As Winston Churchill said,
‘Never give in – never, never, never, never.’
Just keep offering a variety of food.
The thing to remember is it can take eight or so exposures before we enjoy some ingredients so persistence is required!
For more on this I recommend reading Jeffrey Steingarten’s book ‘The Man Who Ate Everything’ where he tells the story of his quest to overcome all his food dislikes.
My husband sometimes notices the low carb meals and sometimes doesn’t. The easiest solution I’ve found for this, since it generally happens after I’ve served up, is a box of crackers. That keeps him happy, fortunately. I wish I knew in advance when he’d want carbs and would then cook something for him. I really like a lot of your solutions to the different dietary needs.

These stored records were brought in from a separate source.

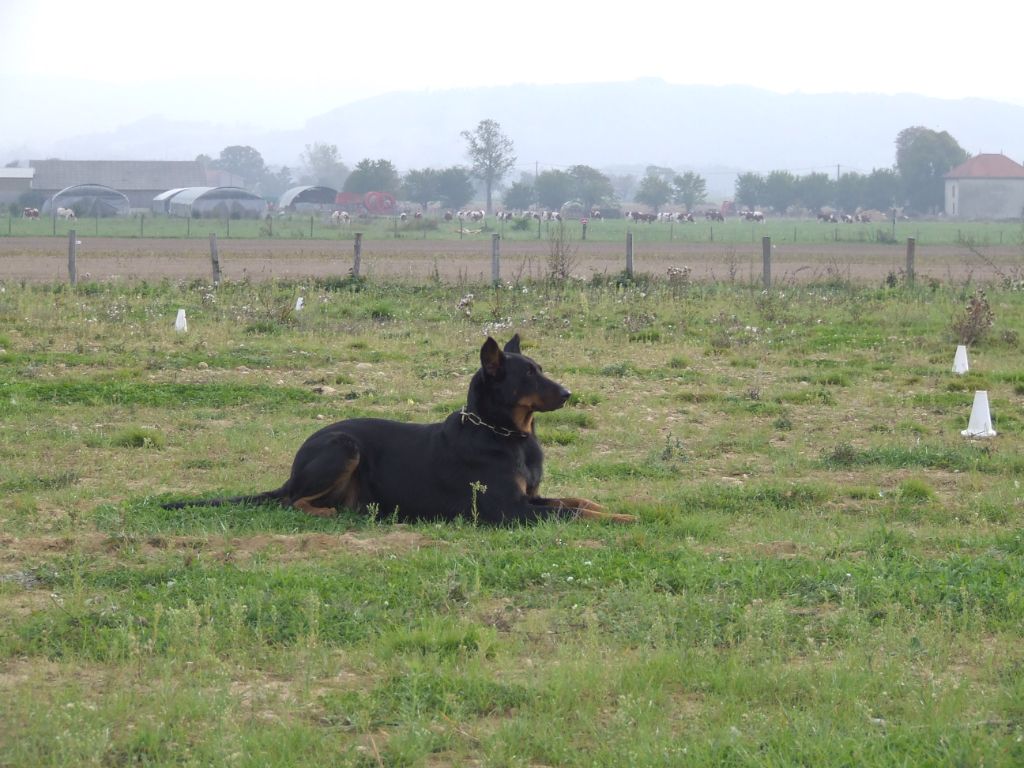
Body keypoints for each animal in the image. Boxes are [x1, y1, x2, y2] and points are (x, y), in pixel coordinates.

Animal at [163, 337, 634, 528]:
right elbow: (574, 513)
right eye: (529, 374)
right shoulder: (509, 511)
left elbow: (577, 501)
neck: (503, 433)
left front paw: (618, 510)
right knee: (293, 501)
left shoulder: (531, 499)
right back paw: (329, 512)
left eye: (541, 368)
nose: (569, 393)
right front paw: (623, 518)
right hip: (344, 446)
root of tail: (292, 471)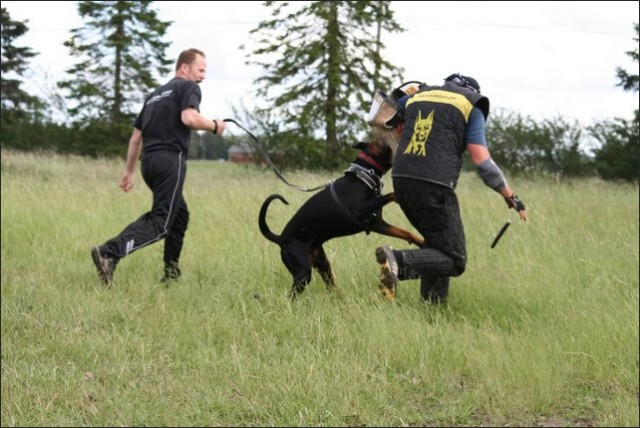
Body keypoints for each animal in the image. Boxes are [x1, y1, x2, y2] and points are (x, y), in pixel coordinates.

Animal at [258, 139, 422, 300]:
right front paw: (397, 197)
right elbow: (389, 195)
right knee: (292, 296)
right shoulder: (363, 211)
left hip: (323, 265)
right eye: (381, 142)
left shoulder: (377, 223)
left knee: (329, 284)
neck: (362, 177)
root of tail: (281, 238)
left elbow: (405, 232)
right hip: (303, 273)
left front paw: (421, 241)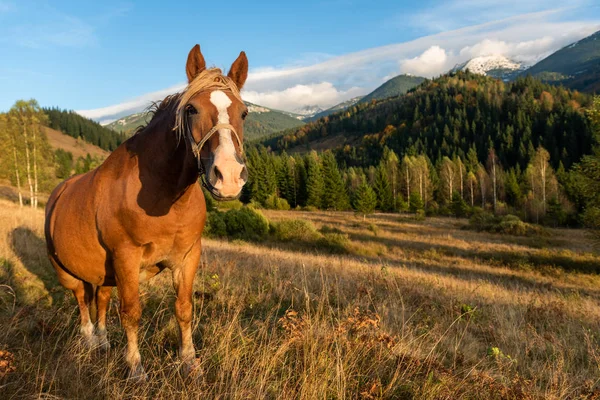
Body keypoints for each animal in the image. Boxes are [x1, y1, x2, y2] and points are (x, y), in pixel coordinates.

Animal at [43, 45, 247, 380]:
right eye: (192, 109)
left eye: (243, 112)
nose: (228, 176)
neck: (164, 196)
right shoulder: (126, 257)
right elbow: (132, 313)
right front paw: (136, 368)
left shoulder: (188, 256)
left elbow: (183, 309)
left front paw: (189, 362)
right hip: (67, 272)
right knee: (81, 299)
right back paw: (89, 339)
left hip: (104, 272)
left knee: (100, 298)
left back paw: (102, 341)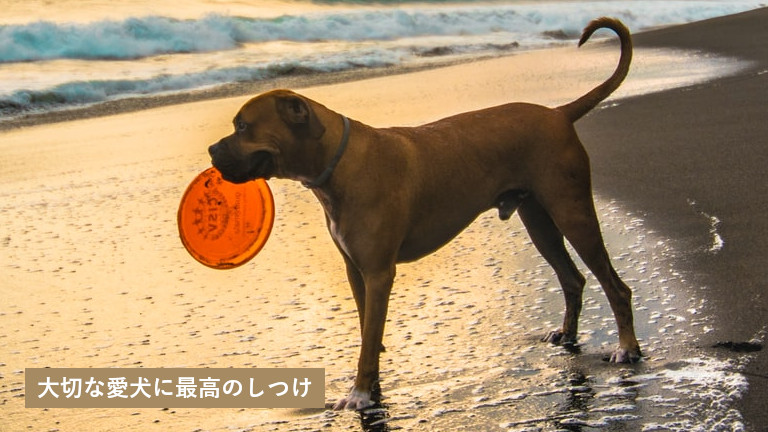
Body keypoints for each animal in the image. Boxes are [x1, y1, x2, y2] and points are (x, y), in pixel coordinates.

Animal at [210, 16, 640, 408]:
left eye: (243, 126)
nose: (212, 150)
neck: (338, 162)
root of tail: (558, 113)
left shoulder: (378, 273)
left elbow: (369, 338)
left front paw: (360, 393)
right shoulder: (356, 271)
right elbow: (368, 331)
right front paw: (371, 382)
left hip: (572, 212)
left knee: (615, 286)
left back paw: (626, 348)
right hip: (539, 220)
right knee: (572, 278)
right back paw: (568, 334)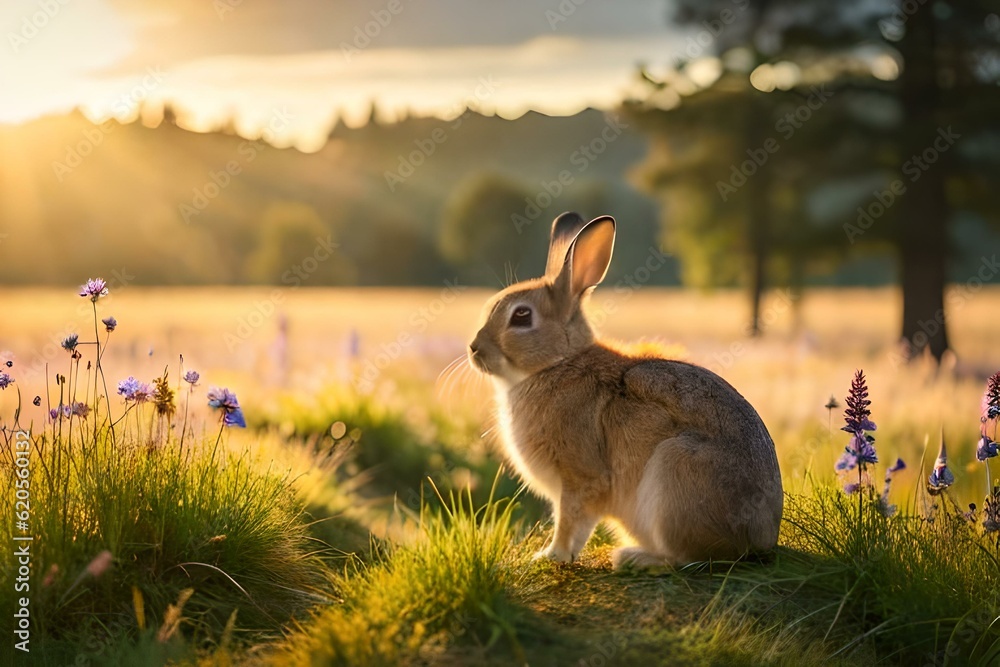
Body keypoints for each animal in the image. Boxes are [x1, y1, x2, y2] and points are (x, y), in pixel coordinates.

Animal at [468, 212, 783, 568]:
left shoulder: (581, 477)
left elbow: (568, 520)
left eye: (521, 316)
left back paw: (634, 558)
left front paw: (549, 556)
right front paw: (559, 556)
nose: (474, 349)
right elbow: (579, 527)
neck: (557, 362)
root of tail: (760, 538)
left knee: (689, 557)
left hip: (672, 475)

I use crackers with my boys too Susan 🙂 Or cashews. They love cashews
Jules,
I do love the alternatives you provide with each recipe. It’s not a big deal when it’s just the two of us; however, when grandchildren stay with us, I felt like I had to cook multiple meals. These alternatives make life easier. Thank you!
Thanks for letting me know Teresa!
Always so great to get feedback on things you find helpful so I know what to do more of.